Giving Identity to Local Catch
Our Lingcod is caught off the coast of Oregon in Port Orford, a seaside town bursting with character — from the spectacular seascapes and rugged shoreline to the old harbor docks and the people working them. As the oldest town in the state, the fishing industry has long been a part of its history, but over time, some of that identity was getting watered down. “For generations, fish that landed in Port Orford was lost to a muddy seafood supply chain — loaded onto a truck and shipped out of town as mystery fish,” says Kean Fleming, co-manager of Port Orford Sustainable Seafood. “We bucked the trend by forming a seafood company that pays fishermen more for their catch while retaining 100% traceability of the product back to the captain and vessel that brought it to shore.”

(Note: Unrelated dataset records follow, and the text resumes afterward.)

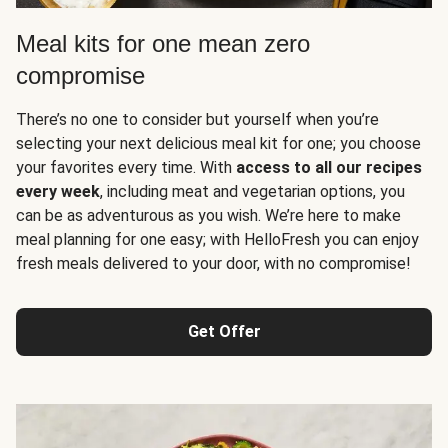
Meal kits for one mean zero
compromise
There’s no one to consider but yourself when you’re
selecting your next delicious meal kit for one; you choose
your favorites every time. With
access to all our recipes
every week
, including meat and vegetarian options, you
can be as adventurous as you wish. We’re here to make
meal planning for one easy; with HelloFresh you can enjoy
fresh meals delivered to your door, with no compromise!
Get Offer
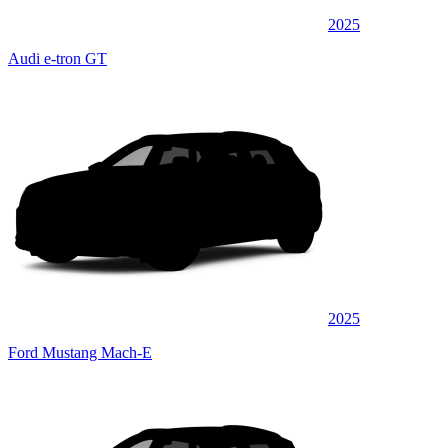
2025
Audi e-tron GT
2025
Ford Mustang Mach-E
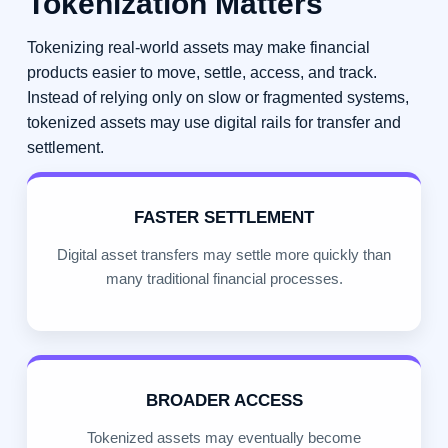
Tokenization Matters
Tokenizing real-world assets may make financial
products easier to move, settle, access, and track.
Instead of relying only on slow or fragmented systems,
tokenized assets may use digital rails for transfer and
settlement.
FASTER SETTLEMENT
Digital asset transfers may settle more quickly than
many traditional financial processes.
BROADER ACCESS
Tokenized assets may eventually become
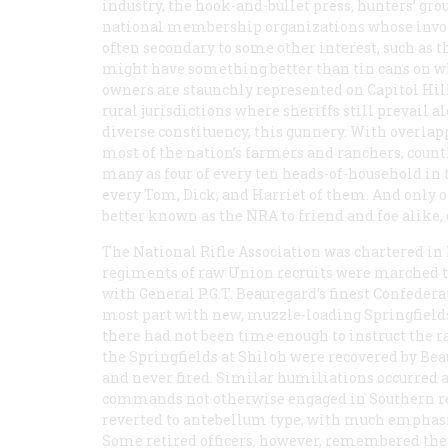
industry, the hook-and-bullet press, hunters’ gro
national membership organizations whose invol
often secondary to some other interest, such as 
might have something better than tin cans on whi
owners are staunchly represented on Capitol Hill
rural jurisdictions where sheriffs still prevail a
diverse constituency, this gunnery. With overlap
most of the nation’s farmers and ranchers, count
many as four of every ten heads-of-household in t
every Tom, Dick, and Harriet of them. And
only
o
better known as the NRA to friend and foe alike, 
The National Rifle Association was chartered in N
regiments of raw Union recruits were marched t
with General P.G.T. Beauregard’s finest Confeder
most part with new, muzzle-loading Springfields.
there had not been time enough to instruct the ran
the Springfields at Shiloh were recovered by Bea
and never fired. Similar humiliations occurred a
commands not otherwise engaged in Southern re
reverted to antebellum type, with much emphasis 
Some retired officers, however, remembered the 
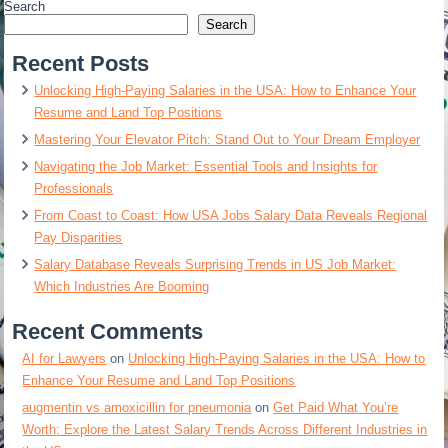
Search
Search
Recent Posts
Unlocking High-Paying Salaries in the USA: How to Enhance Your
Resume and Land Top Positions
Mastering Your Elevator Pitch: Stand Out to Your Dream Employer
Navigating the Job Market: Essential Tools and Insights for
Professionals
From Coast to Coast: How USA Jobs Salary Data Reveals Regional
Pay Disparities
Salary Database Reveals Surprising Trends in US Job Market:
Which Industries Are Booming
Recent Comments
AI for Lawyers
on
Unlocking High-Paying Salaries in the USA: How to
Enhance Your Resume and Land Top Positions
augmentin vs amoxicillin for pneumonia
on
Get Paid What You’re
Worth: Explore the Latest Salary Trends Across Different Industries in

Enter: Port Orford Sustainable Seafood
Founded in 2009 as an employee-owned cooperative, Port Orford Sustainable Seafood (POSS) has approximately 40 commercial boats, all of which fish hook-and-line. They know these local fishermen as friends and neighbors, know how they fish, and are proud to print their name and boat right on the label to connect you with the source of your seafood. For lingcod fishing — whether jigging, long-lining or dingle bar fishing (the preferred method) — everything brought aboard is caught intentionally; there is virtually zero bycatch.
Stewards of the Sea
POSS has a vested interest in the preservation of the waters, surrounding ecosystems and fish populations — this is their livelihood and their community. As stewards of the environment, they promote and support sustainable fishing practices, and believe in community-based management of marine resources informed by scientific research. With this as a core belief, the Redfish Rocks Marine Reserve (the first reserve in Oregon) was a natural partner for them. Founded in 2011, this reserve set aside a nearby reef system to protect local stocks and to provide a location for scientific research — ensuring this fishing town stays viable for years to come and can continue providing the highest quality and sustainable seafood to the community.